Alguns estudos apontam que a doença atinge principalmente as mulheres. A reumatologista explica que não se tem ainda uma explicação específica para isso, mas acredita-se que são fatores hormonais associados aos comportamentais. “Geralmente são mulheres na “meia idade”, entre 40 e 50 anos. Contudo, crianças, adolescentes, idosos, homens, também podem apresentar essa síndrome”, assinala.
Formas de tratamento
De acordo com a médica, o ponto chave é o paciente aceitar a doença e entender que precisa modificar algumas coisas do dia a dia, tais como, as tarefas que pretende executar em determinado período e manter a prática de exercícios – considerando suas limitações, iniciando de forma gradual. “Com as medicações conseguimos ajudar em outros sintomas, contribuindo na qualidade do sono, no tratamento contra as dores e transtornos como ansiedade e depressão”, pontua.

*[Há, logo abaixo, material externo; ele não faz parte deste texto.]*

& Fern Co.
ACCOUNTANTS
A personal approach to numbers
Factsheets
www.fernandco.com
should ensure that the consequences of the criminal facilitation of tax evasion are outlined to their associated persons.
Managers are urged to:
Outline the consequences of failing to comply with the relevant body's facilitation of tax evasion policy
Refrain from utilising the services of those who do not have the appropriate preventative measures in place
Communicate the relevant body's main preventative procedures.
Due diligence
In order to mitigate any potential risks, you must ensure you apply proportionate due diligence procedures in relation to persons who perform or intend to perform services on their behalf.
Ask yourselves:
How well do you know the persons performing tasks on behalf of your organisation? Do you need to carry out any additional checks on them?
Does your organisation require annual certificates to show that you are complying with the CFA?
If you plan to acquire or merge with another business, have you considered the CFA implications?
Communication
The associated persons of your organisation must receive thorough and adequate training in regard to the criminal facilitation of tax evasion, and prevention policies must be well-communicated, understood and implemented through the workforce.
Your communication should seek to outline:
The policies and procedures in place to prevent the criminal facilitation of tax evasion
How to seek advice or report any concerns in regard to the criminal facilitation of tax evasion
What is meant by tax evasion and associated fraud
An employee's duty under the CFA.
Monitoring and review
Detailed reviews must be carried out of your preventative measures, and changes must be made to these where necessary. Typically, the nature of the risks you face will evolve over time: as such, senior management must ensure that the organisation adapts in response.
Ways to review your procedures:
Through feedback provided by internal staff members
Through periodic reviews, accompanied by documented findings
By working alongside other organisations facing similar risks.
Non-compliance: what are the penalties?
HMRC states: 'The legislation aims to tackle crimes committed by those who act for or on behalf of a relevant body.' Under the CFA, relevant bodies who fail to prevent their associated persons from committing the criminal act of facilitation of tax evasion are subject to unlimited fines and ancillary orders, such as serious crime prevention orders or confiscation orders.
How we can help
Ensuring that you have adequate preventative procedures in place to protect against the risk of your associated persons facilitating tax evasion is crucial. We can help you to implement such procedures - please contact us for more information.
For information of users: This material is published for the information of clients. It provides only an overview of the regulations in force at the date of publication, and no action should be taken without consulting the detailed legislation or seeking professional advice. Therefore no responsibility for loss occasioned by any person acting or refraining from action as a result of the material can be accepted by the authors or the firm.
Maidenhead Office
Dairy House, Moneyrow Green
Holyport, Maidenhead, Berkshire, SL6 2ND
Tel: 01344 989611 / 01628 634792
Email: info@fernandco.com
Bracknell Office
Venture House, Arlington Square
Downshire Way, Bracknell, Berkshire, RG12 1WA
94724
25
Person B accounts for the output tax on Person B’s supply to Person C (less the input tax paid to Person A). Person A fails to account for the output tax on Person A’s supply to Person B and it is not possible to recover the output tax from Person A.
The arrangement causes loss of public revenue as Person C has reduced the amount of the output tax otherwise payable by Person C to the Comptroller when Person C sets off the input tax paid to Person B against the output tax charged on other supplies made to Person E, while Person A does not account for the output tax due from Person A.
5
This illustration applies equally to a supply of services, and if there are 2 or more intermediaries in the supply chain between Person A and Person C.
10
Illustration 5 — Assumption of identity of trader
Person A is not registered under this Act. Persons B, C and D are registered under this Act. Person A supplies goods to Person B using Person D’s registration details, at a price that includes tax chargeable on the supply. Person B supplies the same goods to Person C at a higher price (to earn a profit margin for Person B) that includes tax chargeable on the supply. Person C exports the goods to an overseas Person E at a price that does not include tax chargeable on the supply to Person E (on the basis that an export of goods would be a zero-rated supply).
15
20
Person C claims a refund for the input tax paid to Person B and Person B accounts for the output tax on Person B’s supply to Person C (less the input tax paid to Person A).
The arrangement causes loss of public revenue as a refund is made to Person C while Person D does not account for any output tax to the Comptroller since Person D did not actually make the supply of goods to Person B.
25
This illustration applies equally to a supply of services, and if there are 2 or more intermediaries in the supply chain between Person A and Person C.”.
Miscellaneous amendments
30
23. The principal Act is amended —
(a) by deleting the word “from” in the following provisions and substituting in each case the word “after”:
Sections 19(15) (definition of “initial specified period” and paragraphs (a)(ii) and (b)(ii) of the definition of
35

Complicações à saúde na ausência de tratamento
A principal fator a partir dos sintomas, é a diminuição da qualidade de vida. “Ao passo que o paciente diminui a atividade física, esse sedentarismo aumenta o risco de problemas cardiovasculares e amplia as complicações na saúde mental. Do mesmo modo, um sono que não é reparador, pode desregular todo o nosso organismo. Vale mencionar que, pessoas mais estressadas geralmente tem mais dificuldade em dormir bem e isso preocupa muito”, reitera Árien, mencionando que a Síndrome da Fadiga Crônica não é uma doença grave mas necessita de acompanhamento para que possa haver mais bem-estar.
Dicas da especialista
* Faça a chamada higiene do sono: durma em local arejado, com pouca luminosidade, pouco barulho;
* Evite ficar em frente às telas – computador, celular, televisão – pelo menos duas antes de deitar;
* Mantenha refeições mais leves e não faça atividades físicas após às 18h;
* Diminua o consumo de bebidas estimulantes como o café;
* Faça exercícios regulares;
* Procure uma terapia cognitivo-comportamental, aliada no tratamento.